Bad Homburg (nl). Der Saal im Homburger Bahnhof brummt. Alle Plätze unterm Dach im Kulturspeicher sind ausverkauft. Das gibt’s selten. Und dann kommt sie, Carmen Sousa, der Name klingt etwas streng, aber die Erscheinung der Künstlerin ist es nicht. Im Gegenteil. Sie trägt Gelb und dazu lange blaue, spielerisch tänzelnde Ohrringe. Sie strahlt. Sie singt, so scheint es, in einer klangvoll weichen Phantasiesprache, die melodisch, unheimlich einladend und supersympathisch klingt. Wir leben in anstrengenden Zeiten und Carmen Sousa nimmt ihr Publikum für einen Freitagabend lang die Ernsthaftigkeit und taucht den Alltag in die bunten Farben des Südens.
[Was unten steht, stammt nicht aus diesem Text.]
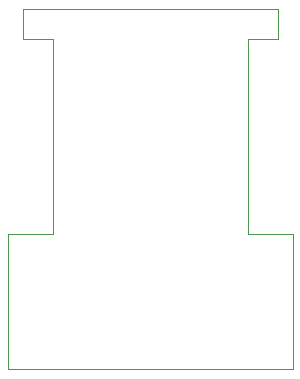
<source format=gbr>
G04 #@! TF.FileFunction,Profile,NP*
%FSLAX46Y46*%
G04 Gerber Fmt 4.6, Leading zero omitted, Abs format (unit mm)*
G04 Created by KiCad (PCBNEW 0.201506122246+5743~23~ubuntu14.04.1-product) date Mon 22 Jun 2015 14:25:25 BST*
%MOMM*%
G01*
G04 APERTURE LIST*
%ADD10C,0.100000*%
G04 APERTURE END LIST*
D10*
X57150000Y-33020000D02*
X54610000Y-33020000D01*
X57150000Y-35560000D02*
X57150000Y-33020000D01*
X54610000Y-35560000D02*
X57150000Y-35560000D01*
X35560000Y-33020000D02*
X38100000Y-33020000D01*
X35560000Y-35560000D02*
X35560000Y-33020000D01*
X38100000Y-35560000D02*
X35560000Y-35560000D01*
X38100000Y-35560000D02*
X38100000Y-52070000D01*
X54610000Y-35560000D02*
X54610000Y-52070000D01*
X58420000Y-52070000D02*
X58420000Y-63500000D01*
X54610000Y-52070000D02*
X58420000Y-52070000D01*
X34290000Y-52070000D02*
X38100000Y-52070000D01*
X34290000Y-63500000D02*
X34290000Y-52070000D01*
X58420000Y-63500000D02*
X34290000Y-63500000D01*
X38100000Y-33020000D02*
X54610000Y-33020000D01*
M02*

</source>
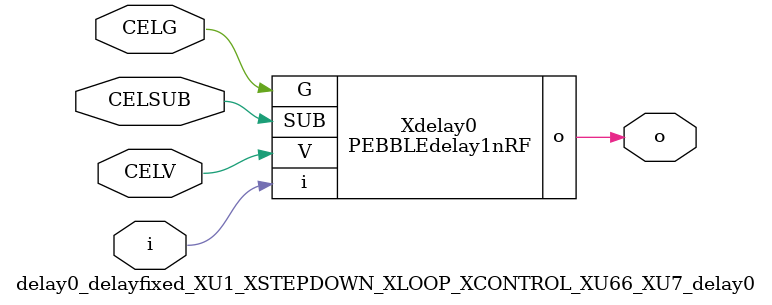
<source format=v>



module PEBBLEdelay1nRF ( o, V, G, i, SUB );

  input V;
  input i;
  input G;
  output o;
  input SUB;
endmodule

//Celera Confidential Do Not Copy delay0_delayfixed_XU1_XSTEPDOWN_XLOOP_XCONTROL_XU66_XU7_delay0
//TYPE: fixed 1ns
module delay0_delayfixed_XU1_XSTEPDOWN_XLOOP_XCONTROL_XU66_XU7_delay0 (i, CELV, o,
CELG,CELSUB);
input CELV;
input i;
output o;
input CELSUB;
input CELG;

//Celera Confidential Do Not Copy delayfast0
PEBBLEdelay1nRF Xdelay0(
.V (CELV),
.i (i),
.o (o),
.G (CELG),
.SUB (CELSUB)
);
//,diesize,PEBBLEdelay1nRF

//Celera Confidential Do Not Copy Module End
//Celera Schematic Generator
endmodule

</source>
Schnell und kaum tanzbar ist der Rhythmus ihrer Lieder. Aber das macht nichts, denn wie wir wissen, will das Bad Homburger Publikum sowieso lieber sitzen bleiben. Hüften schwingen ist auch heute nicht angesagt.
Carmen Sousas Gesang ist eine Art Sprechgesang, der ab und zu die weichen Vokale auskostend, den Ton hebt und durch den Raum trägt. Sie dreht die Stimme kurz auf in den Sopran und dämmt ihn anschließend hinunter in den Alt. Der dritte Song ist eine Geschichte über die portugiesische Kolonialzeit. Carmen Sousa, das erzählt sie ihrem Publikum, hat im vergangenen Jahr ihren Master in Anthropologie gemacht. Es interessierte sie einfach, inwiefern die kulturellen Einflüsse die Musik prägen. Davon singt Carmen Sousa schließlich auch und ermuntert ihre Bad Homburger Fans, ihre Bescheidenheit abzulegen und doch noch die Hüften zu schwingen. Dafür erntet sie allerdings bloß ein paar gelassene Lacher. Sie nimmt es locker und haut mit ihrer eindringlichen Stimme Songs von der Bühne raus ins Dunkel, die einen umhüllen in ein Gute-Laune-Gefühl. Sand, Sonne, Softdrinks und die Süße der Leichtigkeit ziehen in den mit dunklen Holzbalken gegliederten Raum ein. Begleitet wird die Sängerin von zwei weiteren Musikern. Einem Schlagzeuger und einem Bassisten. Sie selbst hat eine Gitarre vor sich, die für echte handgemachte Musik steht.
Nach einer halben Stunde etwa setzt sie sich an den Flügel und kündigt an, dass der kommende Song von Freundschaft handelt. Allerdings lässt sie den ganzen Abend als Grundton des Konzerts die Kolonialisierung nicht los. Sie spielt in jeder Geschichte, von der ihre Songs handeln, eine große Rolle.
Und weiter geht’s in schnellem Tempo zum nächsten Song. Viel zu schnell für gepflegtes Tanzen. Carmen Sousa ist eine Art von Langstreckenläuferin der Musik. Jazz, Improvisation mit einem Topping aus Lazy Pop und brasilianischem Karnevalsound machen aus, was sie ausmacht, die Künstlerin mit dem warmen Timbre und dem Versprechen von einem mitreißenden Einblick in ferne Urlaubswelten, aus denen man komplett verändert zurückkehrt. Wehmütig endet der Abend, der viel Melancholie mit Gelassenheit mischt.